### Brief
Nothing but the lines from the one with "Crime: धक्कादायक! क्षुल्लक वादातून सुनेनं" through the end of the records below should be written out, and each must match word for word.

+ + + + + + +

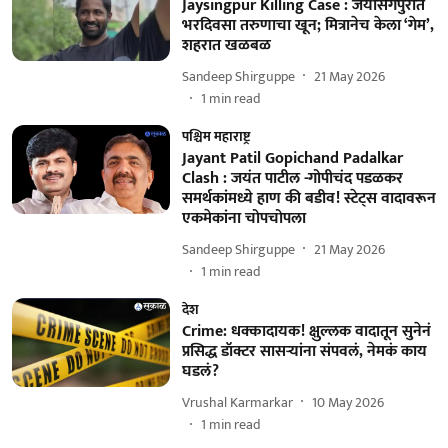
Jaysingpur Killing Case : जयसिंगपुरात
भरदिवसा तरुणाचा खून; मित्रानेच केला ‘गेम’,
शहरात खळबळ
Sandeep Shirguppe
21 May 2026
1
min read
पश्चिम महाराष्ट्र
Jayant Patil Gopichand Padalkar
Clash : जयंत पाटील -गोपीचंद पडळकर
समर्थकांमध्ये हाण की बडीव! स्टेट्स वादावरून
एकमेकांना चोपचोपला
Sandeep Shirguppe
21 May 2026
1
min read
देश
Crime: धक्कादायक! क्षुल्लक वादातून सुनेनं
प्रसिद्ध डॉक्टर सासऱ्यांना संपवलं, नेमकं काय
घडलं?
Vrushal Karmarkar
10 May 2026
1
min read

+ + + + + + +

### Answer for this exercise
Crime: धक्कादायक! क्षुल्लक वादातून सुनेनं
प्रसिद्ध डॉक्टर सासऱ्यांना संपवलं, नेमकं काय
घडलं?
Vrushal Karmarkar
10 May 2026
1
min read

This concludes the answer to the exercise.